Mrs. Bueti, who was entitled to receive 1/3 of the residue of estate of her father (who died in August 1999), was found to have purchased, as joint tenant with her husband, a property (a house) included in her father estate for consideration of $50,000, which was less than its fair market value at the time of the July 2000 purchase.
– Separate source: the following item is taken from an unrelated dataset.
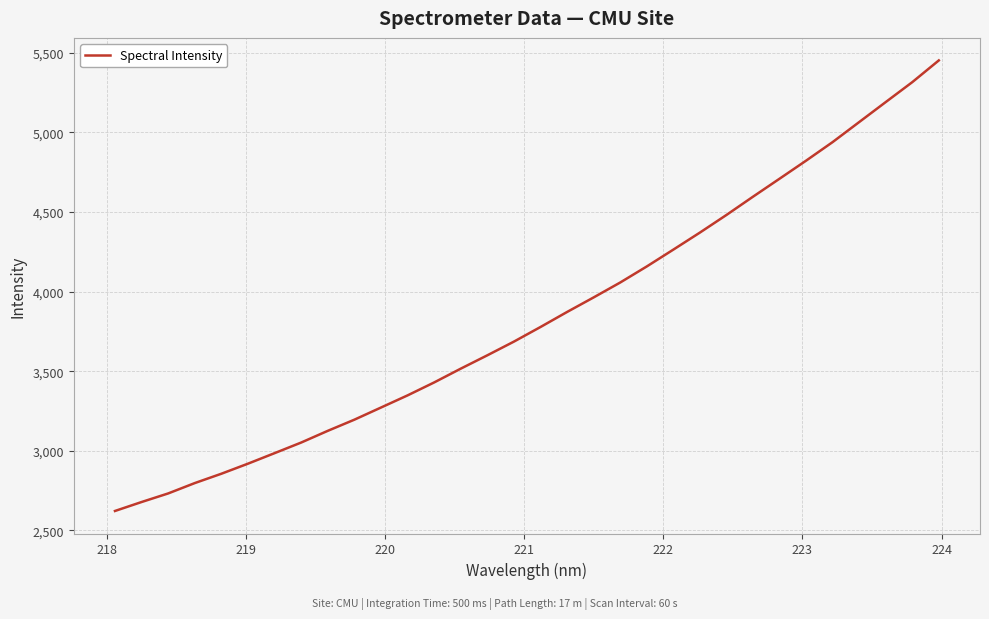

What is the minimum value shown in the chart?

2622.6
In finding that s. 70(5)(b) did not apply to deem the house to have been acquired for its higher fair market value, Owen J found (after emphasizing, at para. 53, that the property was not devised in specie to any beneficiary) (i) that under Ontario law the property became vested in the executors and not the beneficiaries including the taxpayer (noting, at para. 56, that 909403 Ontario Ltd. v. DiMichele, 2014 ONCA 261 "confirmed that an entitlement to the residue of an estate under a will does not amount to a property interest in specific estate assets,") so that the property was acquired by the executors rather than the taxpayer (para. 59), and (ii) that the transfer to the taxpayer and her husband (who was not a beneficiary) as joint owners was inconsistent with the property being acquired qua beneficiary. S. 248(8)(a) was not discussed.
Accordingly, a gain on a subsequent disposition of the property (by gift in 2004, after it had become a rental property) was based on the property's lower actual cost.